"Jika saja aku bisa mengulang waktu, mungkin aku bisa mengubah garis takdir kita menjadi lebih baik lagi." —Arina Beliza Arcadian.
***
Tidak ada pesta, tidak ada gedung bertingkat mewah, dan tidak ada kerumunan manusia. Hanya ada ruangan yang cukup luas, dengan pilar-pilar yang menjulang tinggi yang berhiasi ukiran dinding yang amat apik.
Kemudian pintu terbuka lebar, menunjukkan sepasang mempelai yang tengah memasuki ruangan diriingi dengan dentingan piano waltz. Senyuman retorikal terukir di kedua bibir itu seiring dengan langkah tegapnya memasuki ruangan.
"Kau benar-benar yakin akan melakukan ini?" bisik lelaki itu ketika merasakan getaran dari tangan sang calon istri. Diliriknya ujung-ujung ruangan, menangkap sosok-sosok manusia yang menatapnya dengan sinis.
"Ya. Aku … tidak akan menarik ucapanku," bisik gadis itu dengan pelan. "Aku … sudah tidak punya waktu lagi."
Lelaki itu kini melirik calon istrinya. Wajah gadis itu sedikit memerah dengan nafas yang sedikit tersenggal-senggal. Bukan karena malu ataupun gugup. Tetapi karena adanya gejolak dari dalam tubuh gadis itu yang membuatnya menahan diri.
[Dia … sudah berapa lama tersiksa seperti ini?]
Langkah itu terhenti ketika mereka telah berada di tengah ruangan, menghadap pada seorang lelaki tua berjubah biru. Lelaki tua itu berdeham sebelum mengangkat tangannya dan menatap keduanya secara bergantian.
"Wahai Pangeran Kedua Elderian, Arthur Charleson De Elderian," suara lelaki tua itu tertahan sebelum melirik pada gadis yang ada di hadapannya. "Serta Putri Pertama Arcadian, Arina Beliza Arcadian."
Sringgg!
Sebuah lingkaran sihir muncul dari tempat mereka berpijak. Bersinar amat terang dengan hembusan angin yang mulai mengelilingi mereka.
"Apakah kalian bersedia bersumpah … akan saling mengasihi dan menjaga satu sama lain sebagai pasangan sehidup semati?"
Sepasang mempelai itu kini saling berhadapan sambil bergengam tangan, bertatapan satu sama lain seolah berkomunikasi lewat kontak mata. Arthur, lelaki itu dapat melihat wajah Arina yang semakin memerah, membuatnya semakin mengeratkan genggamannya.
[Maafkan aku, Arina.]
Sementara sang gadis hanya tersenyum dan mengangguk, mengisyaratkan apa yang telah mereka sepakati sebelumnya.
[Tidak ada yang perlu disesali.

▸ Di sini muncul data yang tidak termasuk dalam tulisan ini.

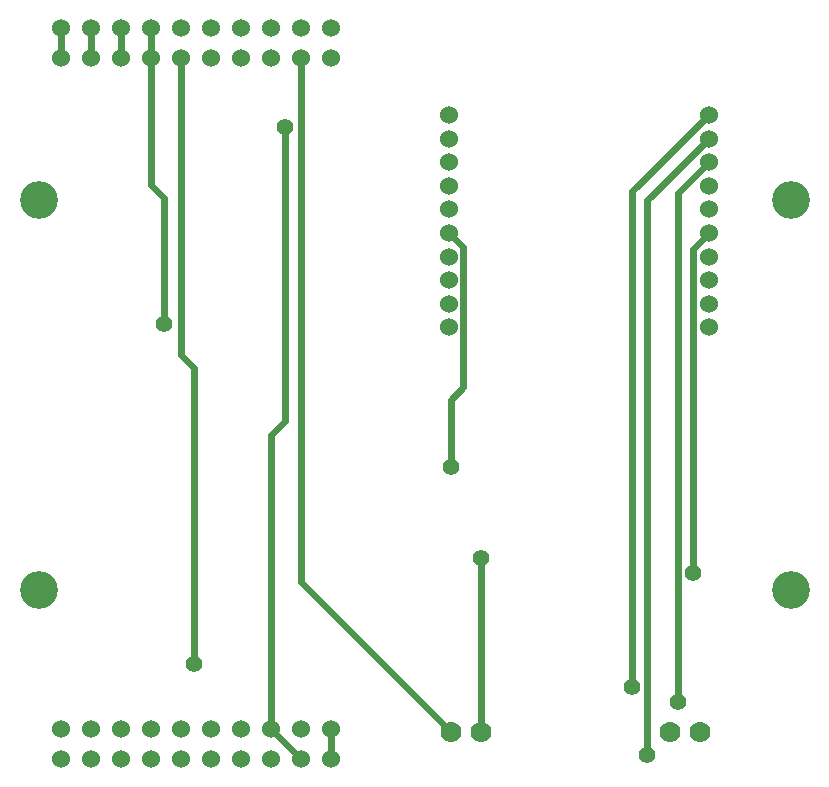
<source format=gbl>
*
*
G04 PADS 9.3.1 Build Number: 456998 generated Gerber (RS-274-X) file*
G04 PC Version=2.1*
*
%IN "DriveControl.pcb"*%
*
%MOIN*%
*
%FSLAX35Y35*%
*
*
*
*
G04 PC Standard Apertures*
*
*
G04 Thermal Relief Aperture macro.*
%AMTER*
1,1,$1,0,0*
1,0,$1-$2,0,0*
21,0,$3,$4,0,0,45*
21,0,$3,$4,0,0,135*
%
*
*
G04 Annular Aperture macro.*
%AMANN*
1,1,$1,0,0*
1,0,$2,0,0*
%
*
*
G04 Odd Aperture macro.*
%AMODD*
1,1,$1,0,0*
1,0,$1-0.005,0,0*
%
*
*
G04 PC Custom Aperture Macros*
*
*
*
*
*
*
G04 PC Aperture Table*
*
%ADD010C,0.001*%
%ADD026C,0.06*%
%ADD037C,0.055*%
%ADD051C,0.07*%
%ADD188C,0.12598*%
%ADD189C,0.024*%
*
*
*
*
G04 PC Circuitry*
G04 Layer Name DriveControl.pcb - circuitry*
%LPD*%
*
*
G04 PC Custom Flashes*
G04 Layer Name DriveControl.pcb - flashes*
%LPD*%
*
*
G04 PC Circuitry*
G04 Layer Name DriveControl.pcb - circuitry*
%LPD*%
*
G54D10*
G54D26*
G01X150520Y223299D03*
Y215425D03*
Y207551D03*
Y199677D03*
Y191803D03*
Y183929D03*
Y176055D03*
Y168181D03*
Y160307D03*
Y152433D03*
X21067Y8508D03*
Y18508D03*
X31067Y8508D03*
Y18508D03*
X41067Y8508D03*
Y18508D03*
X51067Y8508D03*
Y18508D03*
X61067Y8508D03*
Y18508D03*
X71067Y8508D03*
Y18508D03*
X81067Y8508D03*
Y18508D03*
X91067Y8508D03*
Y18508D03*
X101067Y8508D03*
Y18508D03*
X111067Y8508D03*
Y18508D03*
X21067Y242258D03*
Y252258D03*
X31067Y242258D03*
Y252258D03*
X41067Y242258D03*
Y252258D03*
X51067Y242258D03*
Y252258D03*
X61067Y242258D03*
Y252258D03*
X71067Y242258D03*
Y252258D03*
X81067Y242258D03*
Y252258D03*
X91067Y242258D03*
Y252258D03*
X101067Y242258D03*
Y252258D03*
X111067Y242258D03*
Y252258D03*
X237134Y223299D03*
Y215425D03*
Y207551D03*
Y199677D03*
Y191803D03*
Y183929D03*
Y176055D03*
Y168181D03*
Y160307D03*
Y152433D03*
G54D37*
X216693Y10079D03*
X226772Y27717D03*
X211654Y32756D03*
X65512Y40315D03*
X161260Y75591D03*
X231811Y70551D03*
X151181Y105827D03*
X55433Y153701D03*
X95748Y219213D03*
G54D51*
X151181Y17638D03*
X161181D03*
X234331D03*
X224331D03*
G54D188*
X13780Y64961D03*
Y194882D03*
X264567D03*
Y64961D03*
G54D189*
X101067Y8508D02*
X91067Y18508D01*
X111067Y8508D02*
Y18508D01*
X151181Y17638D02*
X101067Y67752D01*
Y242258*
X161181Y17638D02*
Y46950D01*
X161260Y47029*
Y75591*
X216693Y10079D02*
Y194984D01*
X237134Y215425*
X91067Y18508D02*
Y116645D01*
X95748Y121326*
Y219213*
X226772Y27717D02*
Y197388D01*
X233470Y204086*
X233669*
X237134Y207551*
X211654Y32756D02*
Y197819D01*
X237134Y223299*
X65512Y40315D02*
Y138939D01*
X61067Y143384*
Y242258*
X231811Y70551D02*
Y178606D01*
X237134Y183929*
X151181Y105827D02*
Y128342D01*
X155320Y132480*
Y179129*
X150520Y183929*
X55433Y153701D02*
Y195671D01*
X51067Y200037*
Y242258*
X21067D02*
Y252258D01*
X31067Y242258D02*
Y252258D01*
X41067Y242258D02*
Y252258D01*
X51067Y242258D02*
Y252258D01*
X0Y0D02*
M02*

</source>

Karena aku sama sekali tak akan menyesal.]
"Kami bersedia," ucapan itu akhirnya terucap dari bibir mereka secara lantang. "Sampai maut memisahkan!"
Whuussshh!
Lingkaran sihir itu bersinar semakin terang, diiringi dengan pusaran angin yang mengelilingi keduanya. Tatapan Arthur terkunci pada kedua iris Arina yang berangsur merah. Arina menyentuh pipi itu dengan salah satu tangannya, menariknya mendekat dan menyatukan kedua kening mereka.
"Maaf dan terimakasih, Arthur," bisiknya sebelum mengecup bibir itu dengan pelan.
Sepasang mata Arthur terpejam seiring dengan adanya gejolak aneh yang merasuki dalam tubuhnya. Tanpa sadar, sebuah symbol lingkaran dengan ukiran kelopak bunga di dalamnya terukir di punggung tangan kirinya.
Begitu kecupan mereka terlepas, pusaran angin itu pun berangsur mereda. Kemudian Arthur membuka matanya dan terbelalak ketika melihat sepasang iris Arina yang berubah warna.
Bukan sepasang iris merah lagi yang menatapnya. Melainkan merah dan hijau. Dua iris warna berbeda dalam kedua mata Arina.
"Arina …."
"Dengan begini, kamu bukan manusia seutuhnya lagi, Arthur."
Mereka tahu bahwasanya mereka tak akan pernah bisa melangkah mundur lagi.
***
"Andai saja aku bertemu denganmu lebih cepat, apakah sekarang aku bisa merasakan jatuh cinta itu?"— Arthur Charleson De Elderian.